The digital helpers that we are used to — like Alexa and Google Assistant — tend to speak in close-to monotones, without real inflection to convey emotion.
While this may suffice for voice assistants, such flat computer-generated voices are unsuitable for applications like producing dialogue for video games or film.
However, technology developed by the ten-person team at the London-based firm Sonantic allows the creation of authentic-sounding lines of speech in minutes.
The software can imbue its voices with various characteristics — from panic to sadness and even breathlessness.
A British company has developed an artificial voice that can speak with ‘deep human emotion’ — and even cry — with complete realism (stock image)
‘We create hyper-realistic artificial voices. Unlike other text-to-speech companies, we specialise in subtleties and nuance, giving voice acting on demand, essentially,’ Sonantic chief executive Zeena Qureshi told The Times.
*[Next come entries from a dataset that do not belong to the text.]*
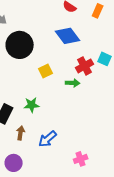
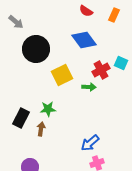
yellow square: (46, 71) -> (62, 75), size x1.5
brown arrow: (21, 133) -> (41, 129), moved
blue arrow: (48, 139) -> (90, 143), moved

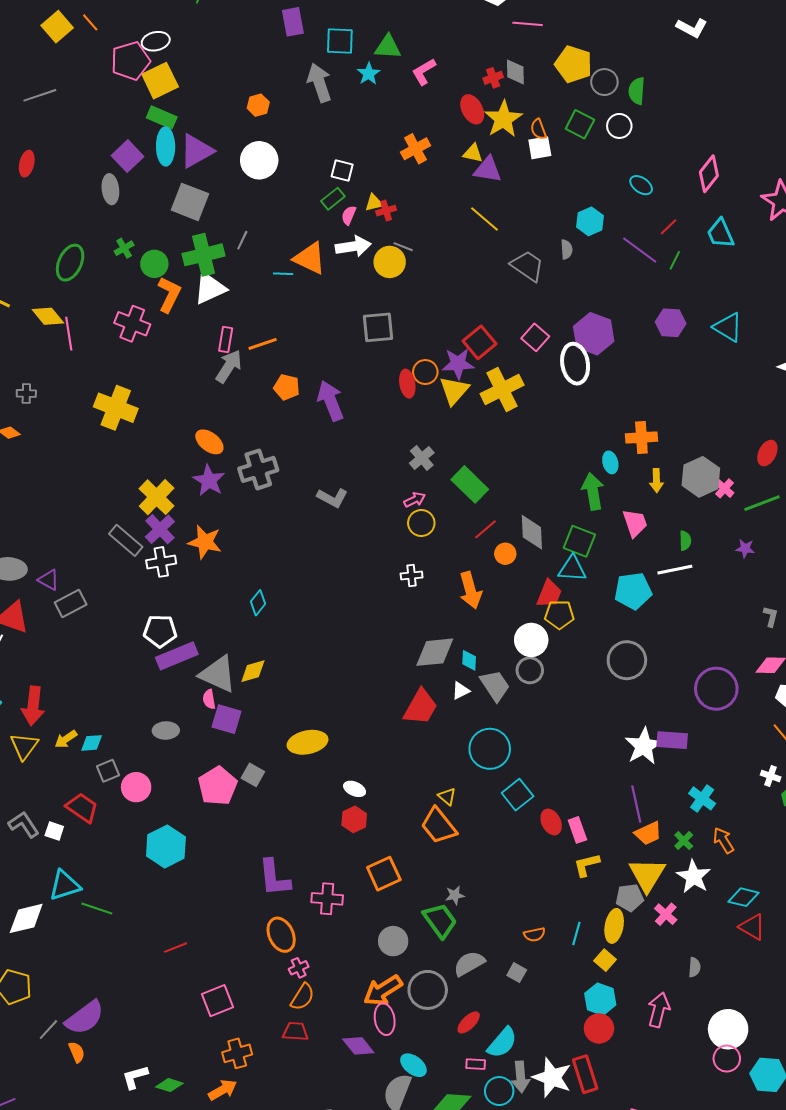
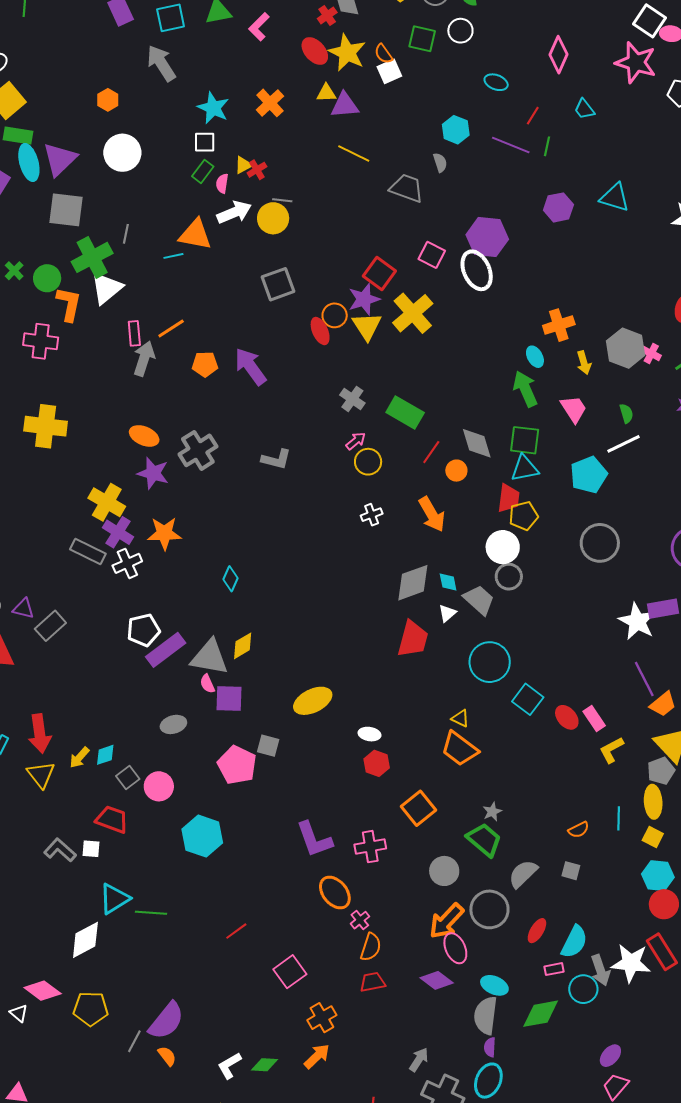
cyan star: (369, 74) -> (213, 108), moved, size x1.4
cyan trapezoid: (720, 233) -> (584, 109), size x0.7

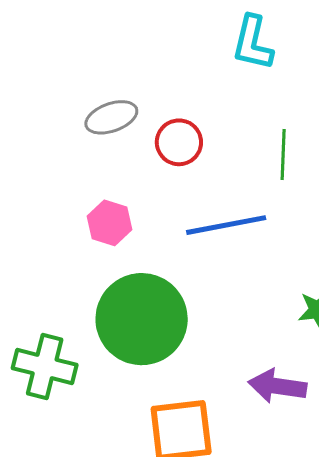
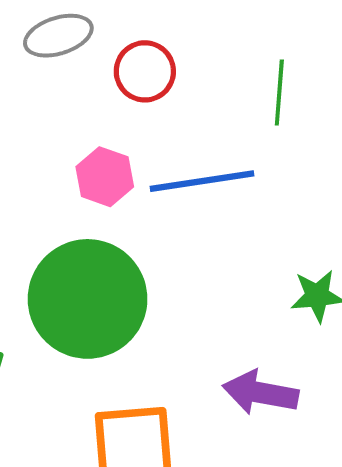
pink hexagon: (109, 223) -> (105, 177), moved

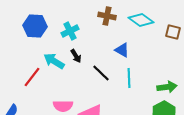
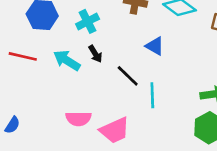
red line: (32, 77) -> (23, 56), moved, turned 65
cyan line: (129, 78) -> (152, 95), moved

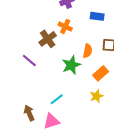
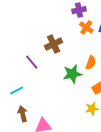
orange cross: (65, 27) -> (86, 27), moved
cyan line: (57, 99) -> (17, 91), moved

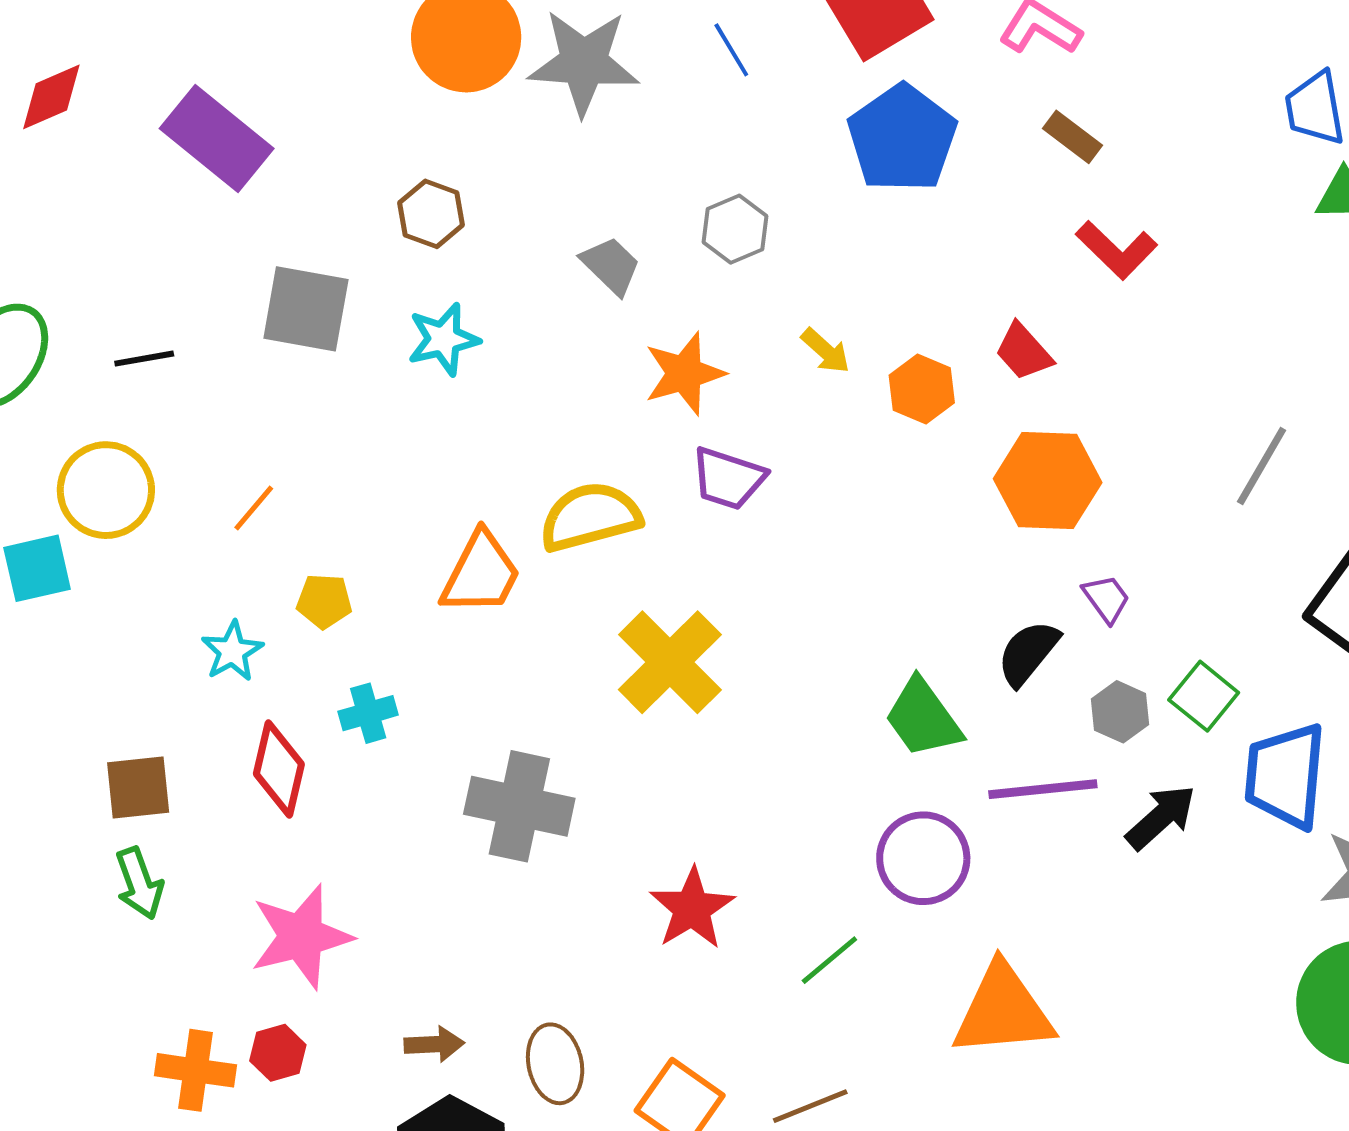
To create each distinct voice, the firm works with actors to record assorted words and sentences spoken with different inflections — from which the AI tool can construct any line as requested for delivery with one of various emotions.
When a game or film production company uses one of Sonantic’s synthetic voices, the actor who helped create such is then given royalties for their contribution.
‘Voice pipelines and entertainment work are quite heavy on logistics, such as casting, editing, directing, booking studios and doing several iterations and there is quite a lot of cost going into that,’ Ms Qureshi told The Times.
‘We can take the process from months down to minutes and spare the hassle of all the logistics involved — and it’s cheaper,’ she added.
One key advantage of the system over using conventional voice-actors comes when last minute dialogue changes are required.
While bringing an actor back in to re-record lines can be time-consuming — especially if conflicting schedules are involved — the AI can deliver new speech in the desired voice within mere minutes.
‘We are using deep learning to really focus on those micro elements of, say, what constitutes sadness,’ Sonantic chief technology officer John Flynn told The Times.
‘So we have the algorithms focus on the intakes of breath and different sort of noises that would happen when someone is crying and the pitches of tone.’
According to the Times, the closure of traditional recording studios during lockdown has seen Sonantic approached by various television and film studios looking for alternative ways to secure the voice-work they require.